## Problem to work on
Please copy the leading lines of the entries below exactly, concluding with the line in which "Page size: 2001x1125." occurs.

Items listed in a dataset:

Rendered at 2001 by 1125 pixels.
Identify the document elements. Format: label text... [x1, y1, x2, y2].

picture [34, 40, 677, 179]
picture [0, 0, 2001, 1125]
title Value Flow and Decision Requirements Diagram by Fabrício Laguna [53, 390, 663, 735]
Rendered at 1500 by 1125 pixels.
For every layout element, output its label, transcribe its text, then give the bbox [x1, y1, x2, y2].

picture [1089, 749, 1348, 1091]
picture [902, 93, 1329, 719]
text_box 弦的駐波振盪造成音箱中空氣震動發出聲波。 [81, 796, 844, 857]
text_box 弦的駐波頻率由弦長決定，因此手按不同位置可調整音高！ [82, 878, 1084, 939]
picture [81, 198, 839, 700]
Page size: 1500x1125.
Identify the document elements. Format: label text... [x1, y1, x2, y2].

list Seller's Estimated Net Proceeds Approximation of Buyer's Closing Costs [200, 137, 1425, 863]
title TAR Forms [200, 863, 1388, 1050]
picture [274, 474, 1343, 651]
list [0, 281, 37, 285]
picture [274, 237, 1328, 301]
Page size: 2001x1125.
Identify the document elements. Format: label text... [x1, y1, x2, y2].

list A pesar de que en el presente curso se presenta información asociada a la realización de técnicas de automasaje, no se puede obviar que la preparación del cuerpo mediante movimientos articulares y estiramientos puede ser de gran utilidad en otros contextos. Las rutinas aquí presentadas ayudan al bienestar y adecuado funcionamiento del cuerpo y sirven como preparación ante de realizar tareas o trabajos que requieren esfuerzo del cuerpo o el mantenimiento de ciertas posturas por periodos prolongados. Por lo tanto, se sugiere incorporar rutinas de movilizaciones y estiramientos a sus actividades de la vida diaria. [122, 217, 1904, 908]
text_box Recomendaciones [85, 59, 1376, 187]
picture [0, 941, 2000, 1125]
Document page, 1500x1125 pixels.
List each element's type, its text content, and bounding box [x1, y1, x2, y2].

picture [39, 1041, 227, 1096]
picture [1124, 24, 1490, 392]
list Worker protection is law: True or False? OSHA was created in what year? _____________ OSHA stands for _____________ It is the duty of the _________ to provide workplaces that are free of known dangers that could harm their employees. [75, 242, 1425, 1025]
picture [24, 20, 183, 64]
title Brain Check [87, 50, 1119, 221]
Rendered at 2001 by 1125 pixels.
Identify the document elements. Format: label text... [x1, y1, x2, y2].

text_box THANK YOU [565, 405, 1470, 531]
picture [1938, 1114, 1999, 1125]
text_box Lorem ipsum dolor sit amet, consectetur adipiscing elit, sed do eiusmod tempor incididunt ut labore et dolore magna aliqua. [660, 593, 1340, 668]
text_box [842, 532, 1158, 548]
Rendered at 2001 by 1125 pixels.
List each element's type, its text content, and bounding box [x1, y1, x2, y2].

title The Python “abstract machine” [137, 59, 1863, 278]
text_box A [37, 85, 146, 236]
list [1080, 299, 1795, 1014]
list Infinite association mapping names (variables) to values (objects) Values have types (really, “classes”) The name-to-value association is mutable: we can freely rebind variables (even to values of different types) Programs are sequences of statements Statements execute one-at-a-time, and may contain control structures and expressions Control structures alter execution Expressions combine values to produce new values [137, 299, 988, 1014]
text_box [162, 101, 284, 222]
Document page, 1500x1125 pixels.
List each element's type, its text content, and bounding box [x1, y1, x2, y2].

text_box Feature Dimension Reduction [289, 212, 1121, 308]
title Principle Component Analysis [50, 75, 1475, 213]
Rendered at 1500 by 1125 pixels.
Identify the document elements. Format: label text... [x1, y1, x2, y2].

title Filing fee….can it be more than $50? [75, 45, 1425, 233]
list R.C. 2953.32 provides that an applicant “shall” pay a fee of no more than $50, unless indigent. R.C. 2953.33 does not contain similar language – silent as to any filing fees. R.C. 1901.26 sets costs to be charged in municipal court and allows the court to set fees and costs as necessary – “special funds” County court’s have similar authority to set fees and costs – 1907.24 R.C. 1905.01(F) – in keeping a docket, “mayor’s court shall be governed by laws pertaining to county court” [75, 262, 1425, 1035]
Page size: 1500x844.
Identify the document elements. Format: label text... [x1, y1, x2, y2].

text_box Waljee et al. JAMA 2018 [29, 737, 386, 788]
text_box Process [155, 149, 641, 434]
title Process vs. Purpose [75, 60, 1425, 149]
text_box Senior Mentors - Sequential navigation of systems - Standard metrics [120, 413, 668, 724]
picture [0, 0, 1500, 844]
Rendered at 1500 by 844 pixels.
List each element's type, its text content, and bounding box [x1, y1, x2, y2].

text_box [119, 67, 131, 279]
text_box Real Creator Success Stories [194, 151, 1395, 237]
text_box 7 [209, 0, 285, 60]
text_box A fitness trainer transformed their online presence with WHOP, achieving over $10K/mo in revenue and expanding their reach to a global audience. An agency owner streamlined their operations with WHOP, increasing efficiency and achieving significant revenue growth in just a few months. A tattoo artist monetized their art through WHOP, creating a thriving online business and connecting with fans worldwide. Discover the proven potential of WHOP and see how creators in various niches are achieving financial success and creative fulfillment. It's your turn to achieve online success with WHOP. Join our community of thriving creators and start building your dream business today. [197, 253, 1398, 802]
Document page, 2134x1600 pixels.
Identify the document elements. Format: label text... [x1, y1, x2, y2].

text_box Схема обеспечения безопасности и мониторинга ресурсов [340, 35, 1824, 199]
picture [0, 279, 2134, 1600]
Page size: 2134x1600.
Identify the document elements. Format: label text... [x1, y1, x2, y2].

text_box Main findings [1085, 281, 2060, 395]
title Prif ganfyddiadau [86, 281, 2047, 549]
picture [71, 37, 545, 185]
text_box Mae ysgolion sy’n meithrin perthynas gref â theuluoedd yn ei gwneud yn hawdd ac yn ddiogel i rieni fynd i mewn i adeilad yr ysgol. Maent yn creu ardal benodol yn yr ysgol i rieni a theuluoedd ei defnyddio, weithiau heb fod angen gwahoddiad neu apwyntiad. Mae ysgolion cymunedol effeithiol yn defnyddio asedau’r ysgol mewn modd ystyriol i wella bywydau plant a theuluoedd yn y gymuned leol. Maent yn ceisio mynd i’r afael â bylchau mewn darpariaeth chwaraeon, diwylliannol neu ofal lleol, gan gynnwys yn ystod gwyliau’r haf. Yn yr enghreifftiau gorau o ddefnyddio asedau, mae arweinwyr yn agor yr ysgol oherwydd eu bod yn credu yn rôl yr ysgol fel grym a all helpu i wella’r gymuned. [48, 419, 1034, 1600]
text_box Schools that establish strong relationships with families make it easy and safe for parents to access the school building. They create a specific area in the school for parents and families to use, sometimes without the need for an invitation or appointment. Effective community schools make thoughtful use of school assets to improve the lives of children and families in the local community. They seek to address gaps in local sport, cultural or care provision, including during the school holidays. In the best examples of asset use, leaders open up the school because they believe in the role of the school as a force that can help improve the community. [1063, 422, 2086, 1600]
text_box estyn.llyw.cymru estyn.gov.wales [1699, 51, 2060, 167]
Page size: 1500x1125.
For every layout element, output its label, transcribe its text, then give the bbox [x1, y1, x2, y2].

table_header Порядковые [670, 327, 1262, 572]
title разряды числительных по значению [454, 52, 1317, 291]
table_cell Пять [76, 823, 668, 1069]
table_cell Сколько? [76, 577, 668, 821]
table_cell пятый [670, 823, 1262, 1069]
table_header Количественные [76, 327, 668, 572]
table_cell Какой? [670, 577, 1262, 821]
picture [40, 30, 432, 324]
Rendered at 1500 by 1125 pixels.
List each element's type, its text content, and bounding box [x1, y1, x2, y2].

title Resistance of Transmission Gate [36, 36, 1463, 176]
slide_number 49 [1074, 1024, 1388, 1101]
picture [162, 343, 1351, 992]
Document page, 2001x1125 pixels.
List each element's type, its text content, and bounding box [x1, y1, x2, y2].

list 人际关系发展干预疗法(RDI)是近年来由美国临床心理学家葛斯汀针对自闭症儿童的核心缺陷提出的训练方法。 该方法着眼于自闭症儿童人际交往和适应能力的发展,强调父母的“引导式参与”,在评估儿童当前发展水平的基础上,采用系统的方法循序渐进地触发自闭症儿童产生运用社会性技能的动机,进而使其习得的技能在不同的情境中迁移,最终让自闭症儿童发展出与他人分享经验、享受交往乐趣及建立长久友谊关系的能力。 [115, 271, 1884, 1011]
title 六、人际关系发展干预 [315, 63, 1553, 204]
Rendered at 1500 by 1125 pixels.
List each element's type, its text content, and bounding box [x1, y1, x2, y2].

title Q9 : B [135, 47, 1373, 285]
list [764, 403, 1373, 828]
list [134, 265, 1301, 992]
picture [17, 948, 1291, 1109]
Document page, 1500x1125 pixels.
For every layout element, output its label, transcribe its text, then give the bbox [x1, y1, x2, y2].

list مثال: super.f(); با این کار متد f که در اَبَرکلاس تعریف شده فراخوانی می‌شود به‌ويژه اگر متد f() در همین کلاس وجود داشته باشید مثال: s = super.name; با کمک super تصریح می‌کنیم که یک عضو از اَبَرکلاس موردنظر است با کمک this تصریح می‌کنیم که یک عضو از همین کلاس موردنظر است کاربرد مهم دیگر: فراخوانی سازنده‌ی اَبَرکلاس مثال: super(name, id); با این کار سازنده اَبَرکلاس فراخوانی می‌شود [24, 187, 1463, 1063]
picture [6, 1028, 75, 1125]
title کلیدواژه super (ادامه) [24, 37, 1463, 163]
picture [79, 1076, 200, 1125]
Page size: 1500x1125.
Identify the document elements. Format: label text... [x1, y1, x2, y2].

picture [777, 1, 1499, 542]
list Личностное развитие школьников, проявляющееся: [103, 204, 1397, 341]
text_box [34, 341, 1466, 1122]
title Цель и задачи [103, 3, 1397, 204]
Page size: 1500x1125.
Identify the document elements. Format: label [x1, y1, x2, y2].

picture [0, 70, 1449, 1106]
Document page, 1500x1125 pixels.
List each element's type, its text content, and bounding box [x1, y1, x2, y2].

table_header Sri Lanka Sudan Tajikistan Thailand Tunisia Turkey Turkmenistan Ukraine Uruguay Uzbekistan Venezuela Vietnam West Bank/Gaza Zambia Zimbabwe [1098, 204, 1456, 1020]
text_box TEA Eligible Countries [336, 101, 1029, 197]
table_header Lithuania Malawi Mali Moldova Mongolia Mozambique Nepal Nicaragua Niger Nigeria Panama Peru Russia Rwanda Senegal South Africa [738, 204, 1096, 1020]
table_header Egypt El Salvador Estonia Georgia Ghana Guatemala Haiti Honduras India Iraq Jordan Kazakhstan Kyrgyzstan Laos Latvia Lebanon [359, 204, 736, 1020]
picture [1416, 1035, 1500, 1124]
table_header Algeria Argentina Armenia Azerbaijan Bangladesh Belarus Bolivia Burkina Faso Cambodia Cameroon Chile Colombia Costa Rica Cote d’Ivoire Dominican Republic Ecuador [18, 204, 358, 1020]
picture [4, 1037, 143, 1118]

## Result
Rendered at 2001 by 1125 pixels.
Identify the document elements. Format: label text... [x1, y1, x2, y2].

picture [34, 40, 677, 179]
picture [0, 0, 2001, 1125]
title Value Flow and Decision Requirements Diagram by Fabrício Laguna [53, 390, 663, 735]
Rendered at 1500 by 1125 pixels.
For every layout element, output its label, transcribe its text, then give the bbox [x1, y1, x2, y2].

picture [1089, 749, 1348, 1091]
picture [902, 93, 1329, 719]
text_box 弦的駐波振盪造成音箱中空氣震動發出聲波。 [81, 796, 844, 857]
text_box 弦的駐波頻率由弦長決定，因此手按不同位置可調整音高！ [82, 878, 1084, 939]
picture [81, 198, 839, 700]
Page size: 1500x1125.
Identify the document elements. Format: label text... [x1, y1, x2, y2].

list Seller's Estimated Net Proceeds Approximation of Buyer's Closing Costs [200, 137, 1425, 863]
title TAR Forms [200, 863, 1388, 1050]
picture [274, 474, 1343, 651]
list [0, 281, 37, 285]
picture [274, 237, 1328, 301]
Page size: 2001x1125.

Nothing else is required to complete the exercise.